• EXERCISE PROMPT:
Read through the listing below, and copy every line where the string "lines" appears.

• LISTED ENTRIES:

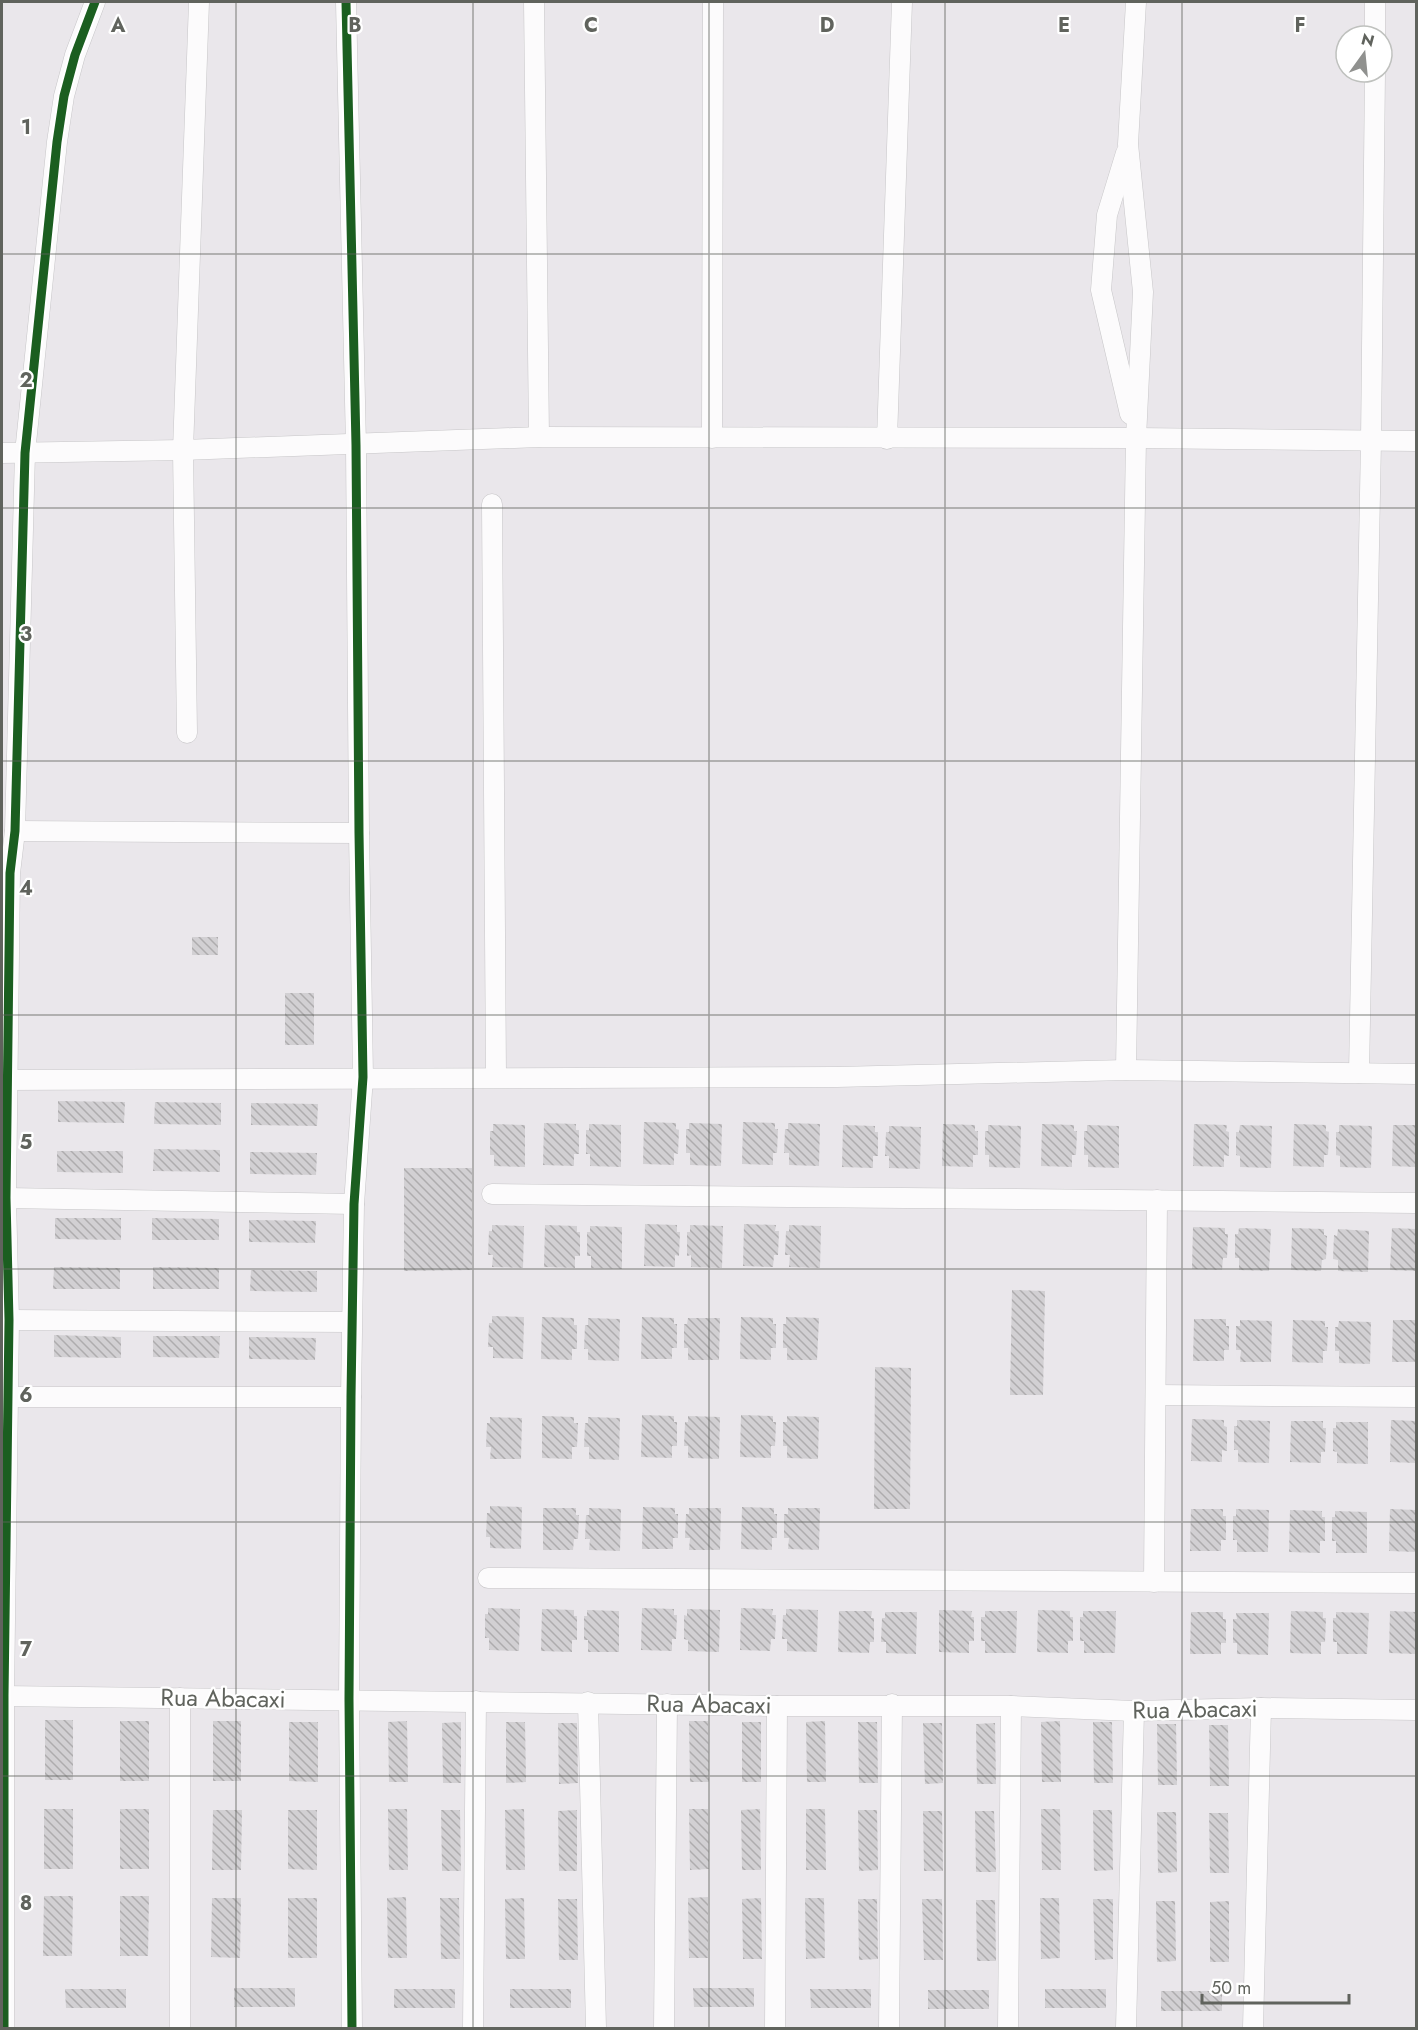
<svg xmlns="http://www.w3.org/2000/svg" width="1418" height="2030" font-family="Jost,sans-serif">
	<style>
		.building { fill: url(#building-back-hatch) }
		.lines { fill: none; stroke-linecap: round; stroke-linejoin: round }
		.street-casing { stroke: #c7c6c8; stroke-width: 21 }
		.street { stroke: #fcfbfc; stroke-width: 20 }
		.cycleway-casing { stroke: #fff; stroke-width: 13 }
		.cycleway { stroke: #1b5e20; stroke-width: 9 }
		.grid { fill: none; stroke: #60635d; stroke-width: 1.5; stroke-opacity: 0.55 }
		.labels { text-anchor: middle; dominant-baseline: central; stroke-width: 4.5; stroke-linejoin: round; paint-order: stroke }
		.street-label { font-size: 24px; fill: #60635d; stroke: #fff }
		.grid-label { font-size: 20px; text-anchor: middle; font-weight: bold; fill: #60635d; stroke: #fff; stroke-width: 4.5; stroke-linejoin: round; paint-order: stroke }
	</style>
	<defs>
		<pattern id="building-back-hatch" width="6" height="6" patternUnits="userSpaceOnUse" patternTransform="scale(1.5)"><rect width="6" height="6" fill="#d2d0d3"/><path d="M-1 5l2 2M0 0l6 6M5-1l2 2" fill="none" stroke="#aeacae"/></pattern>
	</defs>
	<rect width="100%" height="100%" fill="#eae7eb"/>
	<g class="building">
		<rect x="192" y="937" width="26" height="18"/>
		<rect x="285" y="993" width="29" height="52"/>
		<path d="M58,1101L125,1102L124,1123L58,1122Z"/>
		<path d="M155,1102L221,1103V1125L154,1124Z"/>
		<path d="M251,1103L318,1104L317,1126L251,1125Z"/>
		<path d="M644,1122L676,1123V1129L679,1130L678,1154L674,1153V1165L643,1164Z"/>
		<path d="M743,1122L775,1123V1129H778L777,1153H773V1165L742,1164Z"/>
		<path d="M544,1123L576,1124V1130H579V1154H574V1166L543,1165Z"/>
		<path d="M689,1123L722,1124L721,1166L690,1165V1153H686V1129H689Z"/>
		<path d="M788,1123L820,1124L819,1166L789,1165V1153H784L785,1129H788Z"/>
		<path d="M493,1124L525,1125V1167L494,1166V1155H490V1131H493Z"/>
		<path d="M589,1124L621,1125V1167L590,1166V1154H586V1130H589Z"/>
		<path d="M943,1124L975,1125V1131H978V1155H973V1167L942,1166Z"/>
		<path d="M1042,1124L1074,1125V1131H1077L1076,1155H1072V1167L1041,1166Z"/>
		<path d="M1194,1124L1227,1125L1226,1131L1229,1132V1156L1224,1155V1167L1193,1166Z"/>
		<path d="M1294,1124L1326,1125V1131L1329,1132L1328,1155H1324V1167L1293,1166Z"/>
		<path d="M843,1125L875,1126V1132H878V1156H873V1168L842,1167Z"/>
		<path d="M988,1125L1021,1126L1020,1168L989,1167V1155H985V1131H988Z"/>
		<path d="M1087,1125L1119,1126V1168L1088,1167V1155H1084V1131H1087Z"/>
		<path d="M1240,1125L1272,1126L1271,1168L1240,1167V1156L1236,1155V1132H1239Z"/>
		<path d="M1339,1125L1372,1126L1371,1168L1340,1167V1156L1336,1155V1132H1339Z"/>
		<path d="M1393,1125H1416V1167L1392,1166Z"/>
		<path d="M889,1126L921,1127L920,1169L889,1168V1156H885L886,1132H889Z"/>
		<path d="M154,1149L220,1150V1172L153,1171Z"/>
		<path d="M57,1151H123V1173L57,1172Z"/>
		<path d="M250,1152L317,1153L316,1175L250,1174Z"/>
		<path d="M404,1168H472V1270L404,1271Z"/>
		<path d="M55,1218H121V1240L55,1239Z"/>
		<path d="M152,1218L219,1219V1240H152Z"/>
		<path d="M249,1220L316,1221L315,1243L249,1242Z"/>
		<path d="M645,1224L677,1225V1232H680L679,1256L675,1255V1267L644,1266Z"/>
		<path d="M744,1224L776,1225L775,1231H779L778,1255H774L773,1267L743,1266Z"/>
		<path d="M492,1225L524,1226L523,1268L492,1267L493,1255H488L489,1231H492Z"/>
		<path d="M545,1225L577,1226V1232H580V1256H575V1268L544,1267Z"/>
		<path d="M690,1225L723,1226L722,1268L691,1267V1255L687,1256V1232H690Z"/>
		<path d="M789,1225L821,1226L820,1268L789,1267L790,1255H785L786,1231H789Z"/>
		<path d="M590,1226L622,1227V1269L591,1268V1256H587V1232H590Z"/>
		<path d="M1193,1227L1225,1228V1234H1228L1227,1258H1223L1222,1270L1192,1269Z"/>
		<path d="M1239,1228L1271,1229L1269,1271L1239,1270V1258H1235V1234H1238Z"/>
		<path d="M1292,1228L1324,1229V1235L1327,1236L1326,1259L1322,1260L1321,1271L1291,1270Z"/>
		<path d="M1392,1228L1416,1229V1271L1390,1270Z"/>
		<path d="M1338,1229L1369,1231L1368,1272L1338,1271V1260L1333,1259L1334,1235L1337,1236Z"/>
		<path d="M54,1267L120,1268V1289H53Z"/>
		<path d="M153,1267L219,1268V1289H153Z"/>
		<path d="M251,1270L317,1271V1292L250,1291Z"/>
		<path d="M1012,1290L1045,1291L1043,1395H1010Z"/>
		<path d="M492,1316L524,1317L523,1359L493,1358V1347H488L489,1323H492Z"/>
		<path d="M542,1317L574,1318V1325H577V1349H572V1360L541,1359Z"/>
		<path d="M642,1317L674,1318V1324H677V1348H672V1359H641Z"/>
		<path d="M741,1317L773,1318V1324H776V1348H771V1360L740,1359Z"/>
		<path d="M786,1317L819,1318L817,1360H787V1348H783V1324H786Z"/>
		<path d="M588,1318L620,1319L619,1361L588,1360V1349H584L585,1325H588Z"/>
		<path d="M688,1318H720L719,1360H688V1348H684V1324H687Z"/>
		<path d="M1194,1319H1226V1326H1229V1350H1224V1361H1193Z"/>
		<path d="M1240,1320L1272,1321L1271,1362H1240L1241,1350H1236V1326H1240Z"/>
		<path d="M1293,1320L1325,1321V1327H1328L1327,1351H1323V1363L1292,1362Z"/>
		<path d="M1393,1320H1416V1362H1392Z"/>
		<path d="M1339,1321L1371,1322L1370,1364L1339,1363V1351H1335V1327H1338Z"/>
		<path d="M54,1335L121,1337V1358L54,1357Z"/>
		<path d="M153,1336H220L219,1358L153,1357Z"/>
		<path d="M249,1337L316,1338L315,1360L249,1359Z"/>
		<path d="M875,1367L911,1368L910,1509H874Z"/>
		<path d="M642,1415L674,1416V1422H677V1446H672V1458L641,1457Z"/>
		<path d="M741,1415L773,1416V1422H776L775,1446H771V1458L740,1457Z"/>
		<path d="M542,1416L574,1417V1423H578L577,1447H572V1459L542,1458Z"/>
		<path d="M688,1416L720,1417L719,1459L688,1458V1446H684L685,1422H688Z"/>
		<path d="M787,1416L819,1417L818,1459L787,1458V1446H783V1422H787Z"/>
		<path d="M490,1417L522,1418L521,1459H490L491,1447H486L487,1423H490Z"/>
		<path d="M588,1417L620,1418L619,1460L589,1459V1447H584L585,1423H588Z"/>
		<path d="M1192,1419L1224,1420V1426L1227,1427V1451L1222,1450V1462L1191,1461Z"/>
		<path d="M1237,1420L1270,1421L1269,1463L1238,1462V1450H1234V1426H1237Z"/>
		<path d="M1391,1420L1416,1421V1463L1390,1462Z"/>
		<path d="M1291,1421H1323V1428H1326L1325,1452H1321V1463L1290,1462Z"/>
		<path d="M1336,1422H1368V1464L1337,1463V1452L1333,1451V1428H1336Z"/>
		<path d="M490,1506L522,1507L521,1549L490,1548V1537H486L487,1513H490Z"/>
		<path d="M643,1507L675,1508V1514H678V1538H673V1549H642Z"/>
		<path d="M742,1507L774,1508V1514H777V1538H772V1550L741,1549Z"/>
		<path d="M543,1508H576V1515H579L578,1539H574L573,1550H543Z"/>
		<path d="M589,1508L621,1509L620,1551L589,1550L590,1539H585L586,1515H589Z"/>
		<path d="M689,1508H721L720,1550H689L690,1538H685L686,1514H689Z"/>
		<path d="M788,1508H820L819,1550L788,1549L789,1538H784V1514H788Z"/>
		<path d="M1191,1509H1223V1516H1226V1540H1221V1551H1190Z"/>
		<path d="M1236,1509L1269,1510L1268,1552H1237V1540H1233V1516H1236Z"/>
		<path d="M1390,1509L1416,1510V1552L1389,1551Z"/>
		<path d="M1290,1510L1322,1511V1517H1325V1541H1320V1553L1289,1552Z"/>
		<path d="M1335,1511L1367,1512V1553H1336V1541H1332V1517H1335Z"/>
		<path d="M488,1608L520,1609L519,1651L489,1650V1638H485V1614H488Z"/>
		<path d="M642,1608L674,1609V1615H677L676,1639H672V1651L641,1650Z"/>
		<path d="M741,1608L773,1609L772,1615H776L775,1639H771L770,1651L740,1650Z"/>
		<path d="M542,1609L574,1610V1616H577V1640H572V1652L541,1651Z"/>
		<path d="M687,1609L720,1610L719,1652L688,1651V1640L684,1639V1615L687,1616Z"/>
		<path d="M786,1609L818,1610L817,1652L787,1651V1639H782L783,1615H786Z"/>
		<path d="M587,1610L619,1611V1652H588V1640H584V1616H587Z"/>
		<path d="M939,1610L972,1611L971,1617H974V1641H969V1653L939,1652Z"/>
		<path d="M1038,1610L1070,1611V1617H1073V1641H1068V1653L1037,1652Z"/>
		<path d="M839,1611H872L871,1618H874V1642H870L869,1653L838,1652Z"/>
		<path d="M985,1611H1017L1016,1653H985V1641H981V1617H985Z"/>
		<path d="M1083,1611H1116L1115,1653H1084V1641H1080V1617H1083Z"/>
		<path d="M1291,1611L1323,1612V1618H1326L1325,1642H1321V1654L1290,1653Z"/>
		<path d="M1390,1611L1416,1612V1654L1389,1653Z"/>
		<path d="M885,1612H917L916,1654L886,1653V1642H881L882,1618H885Z"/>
		<path d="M1191,1612H1223V1619H1226V1643H1221V1654H1190Z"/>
		<path d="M1336,1612L1369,1613L1367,1654H1337V1642H1333V1618H1336Z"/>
		<path d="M1236,1613H1269L1268,1655L1237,1654V1643H1233V1619H1237Z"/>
		<rect x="45" y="1720" width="28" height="60"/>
		<rect x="120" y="1721" width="29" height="60"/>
		<rect x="213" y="1721" width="28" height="60"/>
		<path d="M407,1721L408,1782H389L388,1722Z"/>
		<path d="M689,1721H708L709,1782H690Z"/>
		<path d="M825,1721L826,1782H807L806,1722Z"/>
		<path d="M1060,1721L1061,1782H1042L1041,1722Z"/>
		<path d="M289,1722H318V1782L289,1781Z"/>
		<path d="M461,1722V1783H443L442,1723Z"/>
		<path d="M506,1722H525L526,1782L506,1783Z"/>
		<rect x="742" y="1722" width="19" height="60"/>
		<path d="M858,1722H877L878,1783H859Z"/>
		<path d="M1093,1722H1112L1113,1783H1094Z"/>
		<path d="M558,1723H577L578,1783L559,1784Z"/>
		<path d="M923,1723H942L943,1783L925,1784Z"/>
		<path d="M995,1723L996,1784H977L976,1724Z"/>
		<path d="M1157,1724H1176L1177,1785H1158Z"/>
		<path d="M1209,1725H1228L1229,1786H1210Z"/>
		<rect x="44" y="1809" width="29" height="60"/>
		<rect x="120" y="1809" width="29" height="60"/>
		<path d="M388,1809H407L408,1870H389Z"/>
		<path d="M524,1809L525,1870H506L505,1810Z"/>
		<path d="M689,1809H708L709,1869L690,1870Z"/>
		<path d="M760,1809L761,1870H742L741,1810Z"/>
		<path d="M806,1809H825L826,1870H806Z"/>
		<path d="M1041,1809H1060L1061,1870H1042Z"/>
		<path d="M213,1810H242L241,1870H212Z"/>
		<path d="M288,1810H317V1870L288,1869Z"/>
		<path d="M441,1810H460L461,1871H442Z"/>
		<path d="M577,1810V1871H559L558,1811Z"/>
		<path d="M858,1810H877L878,1870L859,1871Z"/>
		<path d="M1093,1810H1112L1113,1870L1094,1871Z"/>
		<path d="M923,1811H942L943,1871H924Z"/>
		<path d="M975,1811H994L996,1872H976Z"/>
		<path d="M1157,1812H1176L1177,1872L1158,1873Z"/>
		<path d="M1209,1813H1228L1229,1873H1210Z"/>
		<path d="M44,1896H73L72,1956H43Z"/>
		<path d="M120,1896H149L148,1956H120Z"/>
		<path d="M406,1897L407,1958H388L387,1898Z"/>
		<path d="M708,1897V1958H689L688,1898Z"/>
		<path d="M212,1898H241L240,1958L211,1957Z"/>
		<rect x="288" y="1898" width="29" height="60"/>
		<path d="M440,1898H459L460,1959H441Z"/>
		<path d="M524,1898L525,1959H506L505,1899Z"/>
		<path d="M761,1898L762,1959H743L742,1899Z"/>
		<path d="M805,1898H824L825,1958L806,1959Z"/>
		<path d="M1040,1898H1059L1060,1958L1041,1959Z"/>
		<path d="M558,1899H577L578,1960H559Z"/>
		<path d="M858,1899H877L878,1959L859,1960Z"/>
		<path d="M922,1899H942L943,1960H924Z"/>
		<path d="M1093,1899H1113V1959L1095,1960Z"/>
		<path d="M976,1900H995L996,1961H977Z"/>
		<path d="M1156,1901H1175L1176,1961L1157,1962Z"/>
		<path d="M1229,1901V1962H1210V1902Z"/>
		<rect x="234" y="1988" width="61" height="19"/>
		<path d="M693,1988H754V2007H694Z"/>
		<path d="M65,1989H126V2008H66Z"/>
		<rect x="394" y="1989" width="61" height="19"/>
		<rect x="510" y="1989" width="61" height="19"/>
		<path d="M810,1989H871V2008H811Z"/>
		<rect x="1045" y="1989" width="61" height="19"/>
		<rect x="928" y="1990" width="61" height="19"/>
		<rect x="1161" y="1991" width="61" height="20"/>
	</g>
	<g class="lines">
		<defs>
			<g id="street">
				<path d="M346,2L356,445L359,833L363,1077L354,1204L351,1397L349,1699L352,2028"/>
				<path d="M534,2L539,437"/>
				<path d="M1375,36V2"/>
				<path d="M1126,153L1107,215L1101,290L1130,414"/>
				<path d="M712,438L713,2"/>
				<path d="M887,439L902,2"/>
				<path d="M2,453L183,450L539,437L1136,438L1416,441"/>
				<path d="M492,504L496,1077"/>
				<path d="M187,733L183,450L199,2"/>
				<path d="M15,831L359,833"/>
				<path d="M1126,1070L1136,438L1143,292L1128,144L1136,2"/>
				<path d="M1359,1073L1371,441L1375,72"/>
				<path d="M2,1080L837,1077L1126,1070L1416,1074"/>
				<path d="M492,1194L1416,1203"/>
				<path d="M6,1198L354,1204"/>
				<path d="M9,1320L351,1322"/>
				<path d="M1156,1395L1416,1397"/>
				<path d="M2,1397H351"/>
				<path d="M488,1578L1416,1583"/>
				<path d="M1154,1582L1157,1200"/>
				<path d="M2,1696L777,1706H1011L1134,1711L1261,1708L1416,1710"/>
				<path d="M588,1702L596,2028"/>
				<path d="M4,2028V1696L9,1320L6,1198L10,873L15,831L25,453L57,142L64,96L75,55L95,2"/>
				<path d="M180,2028V1698"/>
				<path d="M473,2028L476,1701"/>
				<path d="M664,2028L667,1704"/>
				<path d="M775,2028L777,1706"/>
				<path d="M889,2028L892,1704"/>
				<path d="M1008,2028L1011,1706"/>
				<path d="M1126,2028L1134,1711"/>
				<path d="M1253,2028L1261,1708"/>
			</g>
		</defs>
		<use href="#street" class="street-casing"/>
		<use href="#street" class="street"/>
		<defs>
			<g id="cycleway">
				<path d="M346,2L356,445L359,833L363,1077L354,1204L351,1397L349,1699L352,2028"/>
				<path d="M4,2028V1696L9,1320L6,1198L10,873L15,831L25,453L57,142L64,96L75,55L95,2"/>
			</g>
		</defs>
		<use href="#cycleway" class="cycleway-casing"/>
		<use href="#cycleway" class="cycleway"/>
	</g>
	<path class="grid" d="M236,2V2028M473,2V2028M709,2V2028M945,2V2028M1182,2V2028M2,254H1416M2,508H1416M2,761H1416M2,1015H1416M2,1269H1416M2,1522H1416M2,1776H1416"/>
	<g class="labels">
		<g class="street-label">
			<text transform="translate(223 1698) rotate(1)">Rua Abacaxi</text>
			<text transform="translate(709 1704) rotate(1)">Rua Abacaxi</text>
			<text transform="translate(1195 1709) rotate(-1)">Rua Abacaxi</text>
		</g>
	</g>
	<g class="grid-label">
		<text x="118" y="32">A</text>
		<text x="355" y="32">B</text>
		<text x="591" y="32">C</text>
		<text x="827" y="32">D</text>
		<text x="1064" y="32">E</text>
		<text x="1300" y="32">F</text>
		<text x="26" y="134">1</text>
		<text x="26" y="387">2</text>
		<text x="26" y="641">3</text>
		<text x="26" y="895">4</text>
		<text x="26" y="1149">5</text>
		<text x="26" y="1402">6</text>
		<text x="26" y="1656">7</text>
		<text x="26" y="1910">8</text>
	</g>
	<rect width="1418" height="2030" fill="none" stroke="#60635d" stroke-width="6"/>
	<g transform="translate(1364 54) rotate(15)"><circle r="28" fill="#ffffff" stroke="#bfc1be" stroke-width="1.5"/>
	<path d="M0-4.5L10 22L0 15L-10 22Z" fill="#90918f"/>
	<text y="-9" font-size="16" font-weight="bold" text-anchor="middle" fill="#60635d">N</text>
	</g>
	<path d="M1202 1994v9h147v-9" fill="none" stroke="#60635d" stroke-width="3"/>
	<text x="1211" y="1994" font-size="18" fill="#60635d" stroke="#ffffff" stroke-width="4.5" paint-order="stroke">50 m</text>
</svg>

• RESULT FOR THIS EXERCISE:
		.lines { fill: none; stroke-linecap: round; stroke-linejoin: round }
	<g class="lines">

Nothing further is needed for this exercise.